Les ministres québécois de Stephen Harper sont des «béni-oui-oui» qui n'ont pas à coeur les intérêts de la province, a affirmé Gilles Duceppe samedi.

De passage dans la circonscription de Vaudreuil-Soulanges, où le sénateur ministre Michael Fortier tente de gagner un siège aux Communes, le chef du Bloc a défié le chef conservateur de ne nommer que des élus dans son cabinet. Quitte à ce que le Québec n'y envoie aucun représentant.«C'est mieux d'avoir personne du Québec qui vienne dire "on appuie quelque chose contre le Québec" que d'avoir des "béni-oui-oui" qui tiennent à leur limousine plutôt qu'aux intérêts du Québec», a tonné M. Duceppe.

Même s'il n'avait fait élire que 10 députés dans la province lors des élections de 2006, Stephen Harper avait nommé plusieurs Québécois au conseil des ministres. Il a d'abord choisi Josée Verner, Lawrence Cannon, Jean-Pierre Blackburn, Maxime Bernier et Michael Fortier, qui n'avait pourtant pas présenté sa candidature aux élections. Puis, plus tard, il a confié un portefeuille à Christian Paradis.

Cela n'a pas empêché le gouvernement conservateur de défendre des projets nuisibles pour le Québec, dénonce Gilles Duceppe. Il montre du doigt la réforme du Sénat et la création d'une Commission nationale des valeurs mobilières, deux projets abhorrés par Jean Charest.
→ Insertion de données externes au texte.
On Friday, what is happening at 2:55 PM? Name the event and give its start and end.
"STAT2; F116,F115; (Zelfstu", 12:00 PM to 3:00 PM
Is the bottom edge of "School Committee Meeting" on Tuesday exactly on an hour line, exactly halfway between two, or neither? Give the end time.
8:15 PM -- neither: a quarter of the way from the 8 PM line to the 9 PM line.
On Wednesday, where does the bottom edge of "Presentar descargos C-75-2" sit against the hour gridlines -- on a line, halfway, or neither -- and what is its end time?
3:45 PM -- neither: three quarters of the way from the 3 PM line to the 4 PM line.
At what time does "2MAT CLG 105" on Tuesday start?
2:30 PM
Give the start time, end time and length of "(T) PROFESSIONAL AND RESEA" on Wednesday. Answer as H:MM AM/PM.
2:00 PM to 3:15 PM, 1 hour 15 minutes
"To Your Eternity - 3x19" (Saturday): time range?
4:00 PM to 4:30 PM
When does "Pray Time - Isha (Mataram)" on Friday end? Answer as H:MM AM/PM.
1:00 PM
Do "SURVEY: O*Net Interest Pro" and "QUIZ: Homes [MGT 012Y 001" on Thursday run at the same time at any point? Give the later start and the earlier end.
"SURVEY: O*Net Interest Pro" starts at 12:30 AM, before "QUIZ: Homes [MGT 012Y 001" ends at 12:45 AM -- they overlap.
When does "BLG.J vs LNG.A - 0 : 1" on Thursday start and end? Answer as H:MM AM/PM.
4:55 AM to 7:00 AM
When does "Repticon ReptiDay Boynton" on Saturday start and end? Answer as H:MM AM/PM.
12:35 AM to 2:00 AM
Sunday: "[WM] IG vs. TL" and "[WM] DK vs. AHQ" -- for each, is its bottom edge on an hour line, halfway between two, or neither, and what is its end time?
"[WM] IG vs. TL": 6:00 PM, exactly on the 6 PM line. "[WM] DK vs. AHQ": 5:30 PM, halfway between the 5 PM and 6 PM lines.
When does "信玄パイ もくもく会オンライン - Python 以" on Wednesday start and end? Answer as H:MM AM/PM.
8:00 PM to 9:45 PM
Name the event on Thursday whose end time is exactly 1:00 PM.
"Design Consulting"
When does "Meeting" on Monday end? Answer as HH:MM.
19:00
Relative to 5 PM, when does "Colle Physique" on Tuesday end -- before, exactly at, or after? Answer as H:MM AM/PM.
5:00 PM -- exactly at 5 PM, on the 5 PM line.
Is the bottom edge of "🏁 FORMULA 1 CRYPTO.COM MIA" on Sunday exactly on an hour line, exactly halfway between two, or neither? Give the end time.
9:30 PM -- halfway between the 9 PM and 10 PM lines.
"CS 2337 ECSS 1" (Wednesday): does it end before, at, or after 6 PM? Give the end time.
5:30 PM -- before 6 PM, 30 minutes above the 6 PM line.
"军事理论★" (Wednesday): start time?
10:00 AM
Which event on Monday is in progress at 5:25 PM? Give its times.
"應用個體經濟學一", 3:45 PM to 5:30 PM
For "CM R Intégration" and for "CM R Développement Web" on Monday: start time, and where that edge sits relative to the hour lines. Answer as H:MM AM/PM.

«On a actuellement des ministres qui restent muets, qui sont incapables de se prononcer durant une campagne électorale, a-t-il dit. S'ils sont incapables de parler à leurs concitoyens, j'imagine qu'ils ne doivent pas parler très fort à la table du cabinet.»

Vendredi, le chef conservateur a refusé de s'engager à n'inclure que des élus dans le conseil des ministres qu'il formera, s'il remporte le scrutin du 14 octobre.

«Arrogance»

Les conservateurs ont vivement réagi à la sortie du leader bloquiste.

«C'est une arrogance incroyable de la part de Gilles Duceppe de prétendre dire au premier ministre comment former un cabinet», a dénoncé le ministre des Transports Lawrence Cannon.

Le député de Pontiac, dans l'Outaouais, est revenu à la charge contre le Bloc québécois, l'accusant de se cantonner dans le rôle de gérant d'estrade.

«C'est la seule fois dans l'histoire du Québec qu'un parti promet aux électeurs de ne jamais faire partie d'un Cabinet, a-t-il raillé. Que les bloquistes restent donc assis dans les estrades et qu'ils laissent les autres former le gouvernement.»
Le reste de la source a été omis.